The only occasional dissonance comes from foreign participants about their roles. They certainly expect the U.S. to increase its efforts in most every area. But they usually resist requests that allies reciprocate by doing more, at least in any measurable degree. After all, other nations have economic problems. And face political barriers. Their resources are limited. And there always seems to be a crisis around the corner. So, Washington should temper its expectations, as it has done for, say, the last 74 years for NATO.

American and foreign participants played Trump before, but they cannot rely on him making the same mistakes if he returns. He still might not truly understand Washington, but he certainly knows who his enemies are. He would be unlikely to staff another administration with Never Trumpers ready to lie to him and determined to thwart his policies. Rather, if inaugurated on January 20, 2025, Trump likely would appoint true believers from the start. And then the troop withdrawals might really begin.

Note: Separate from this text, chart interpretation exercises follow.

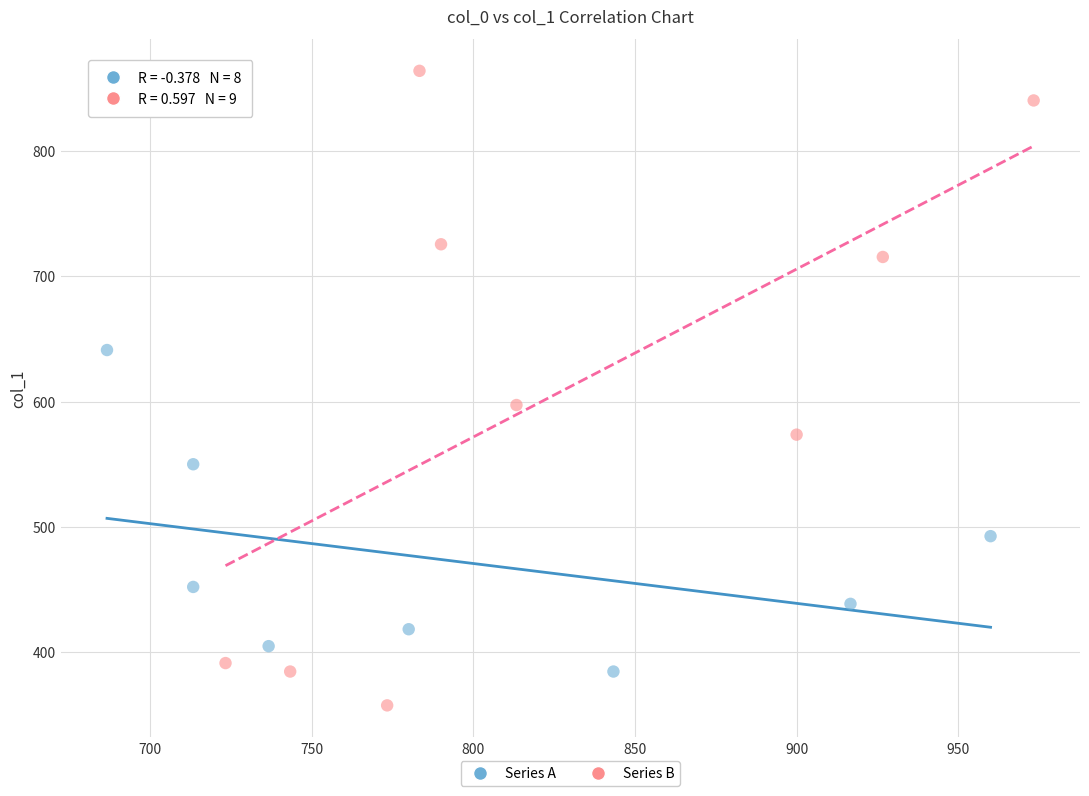

Which series has the largest Y range (max minus min)?

Series B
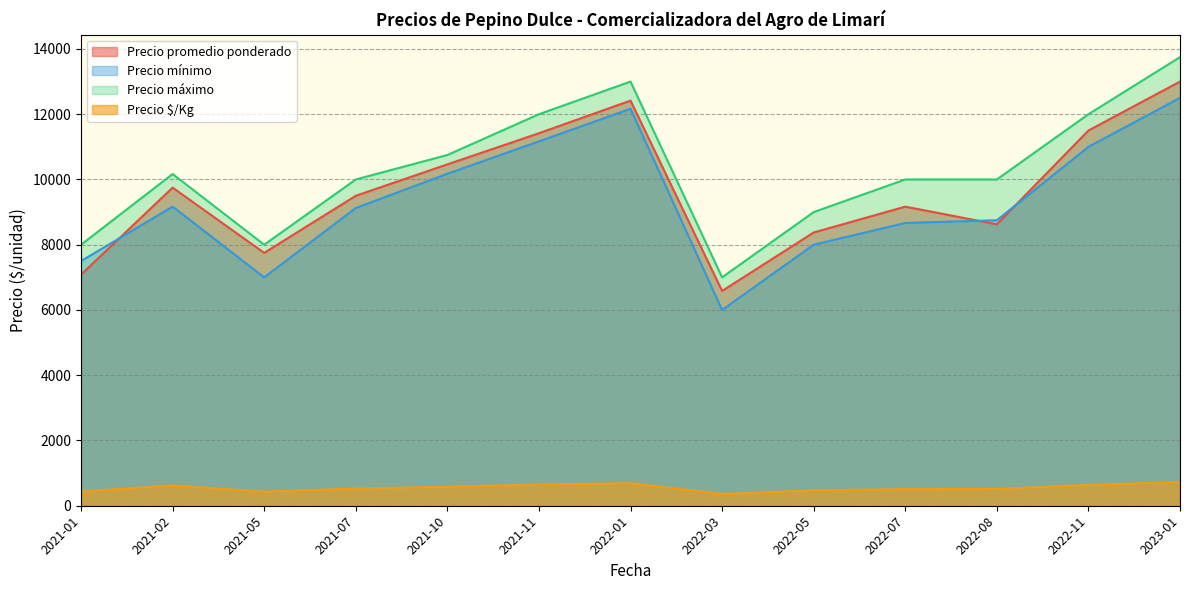

Reading left to right, what are all the values shown in this chart?

Precio promedio ponderado: 7083	9750	7750	9500	10463	11417	12417	6583	8375	9167	8625	11500	13000
Precio mínimo: 7500	9167	7000	9125	10175	11167	12167	6000	8000	8667	8750	11000	12500
Precio máximo: 8000	10167	8000	10000	10750	12000	13000	7000	9000	10000	10000	12000	13750
Precio $/Kg: 431	625	430	528	580	653	690	361	472	509	514	639	722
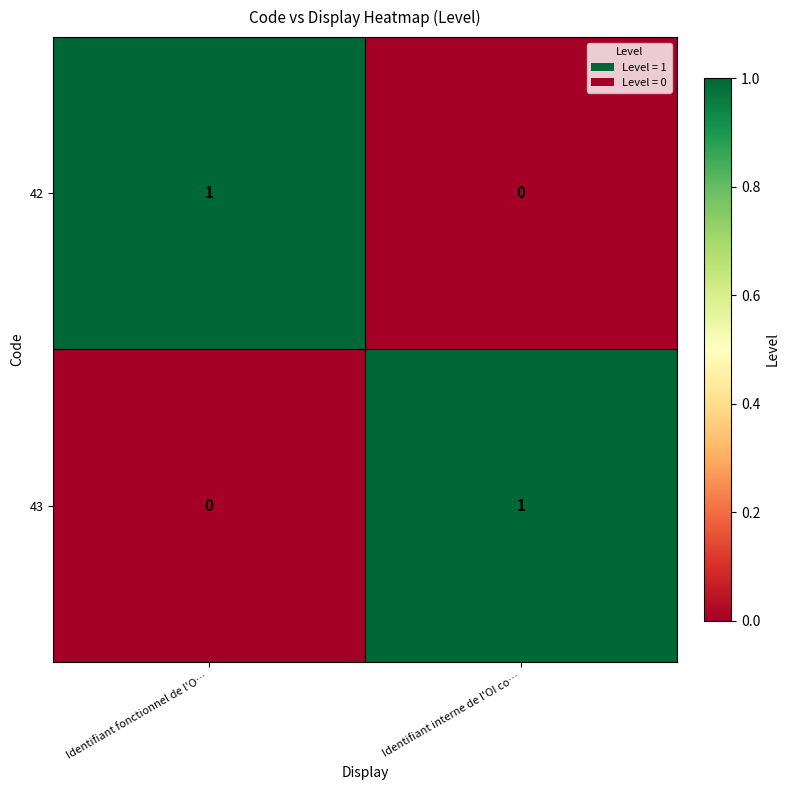

What is the spread (max minus min) of values at Identifiant interne de l'OI co…?

1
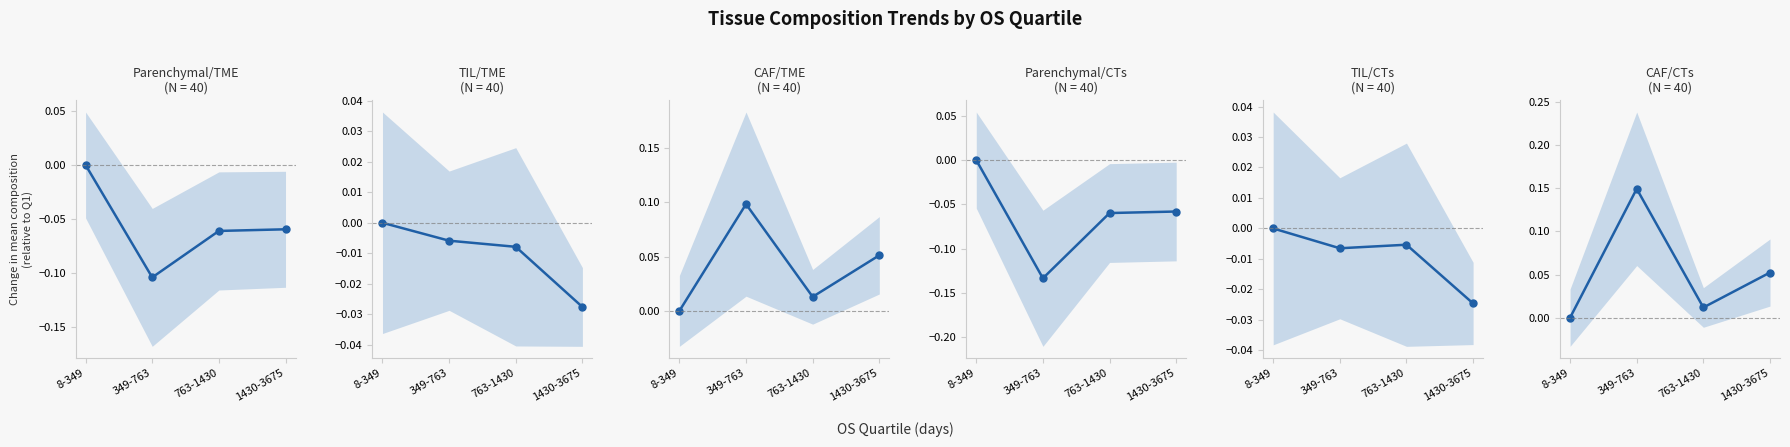

Reading right to left, list all the values displayed in this chart.

Parenchymal/TME: 1430-3675=-0.1	763-1430=-0.1	349-763=-0.1	8-349=0.0
TIL/TME: 1430-3675=-0.0	763-1430=-0.0	349-763=-0.0	8-349=0.0
CAF/TME: 1430-3675=0.1	763-1430=0.0	349-763=0.1	8-349=0.0
Parenchymal/CTs: 1430-3675=-0.1	763-1430=-0.1	349-763=-0.1	8-349=0.0
TIL/CTs: 1430-3675=-0.0	763-1430=-0.0	349-763=-0.0	8-349=0.0
CAF/CTs: 1430-3675=0.1	763-1430=0.0	349-763=0.1	8-349=0.0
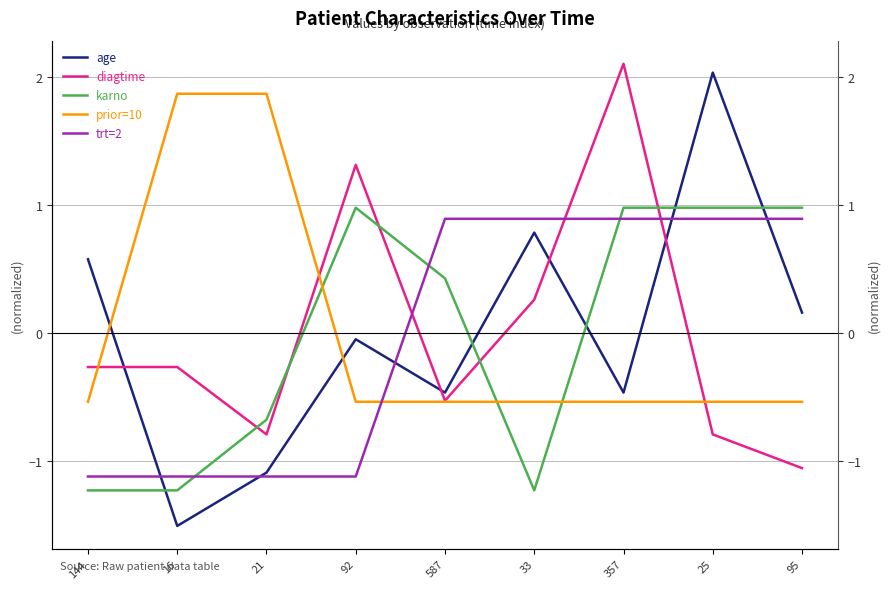

What is the sum of the trt=2 values at 587 and 357?

1.8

For the establishment, that brings to mind Theodore Roosevelt’s overwrought and underthought claim that “We stand at Armageddon and we battle for the Lord.” If even one U.S. soldier is removed from Europe, Russian forces would be marching down the Unter den Linden and Champs-Elysees, and heading to the Atlantic Ocean. Failure to back the smallest, least important territorial claim by an ally or partner in the Asia-Pacific would turn the waters into a Chinese lake. And refusing to support even the most brutal Middle Eastern “friend” would risk triggering a modern Armageddon by Iran, or maybe China or Russia.

Of course, Trump’s personal and official failings are many. His policy views are far from consistent. He promoted military confrontation when it suited him. His fidelity to the Constitution seems minimal. And he failed to act decisively as president, despite possessing the constitutional authority to end foolish wars and bring troops home from combat zones.

Nevertheless, the consternation in Washington and abroad at having an American president who simply talked about ending wasteful, dangerous, expensive, and needless military commitments was enormous. That is why so many members of the defense establishment and their foreign confederates remain shell-shocked. Every ambitious proposal they advance is bedeviled by fears that he could return and ruin their grandiose plans for the future.

The American people deserve a real foreign policy choice. Their president should put them first. That means not sacrificing lives and wealth to defend others unless America’s future is also in danger. If Trump wins again, one reason will be the refusal of so many in D.C. to think as much about the residents of mid-American “flyover territory” as foreign satraps with whom they mingle in seminars and cocktail parties. Trump is made more popular by the enemies he makes.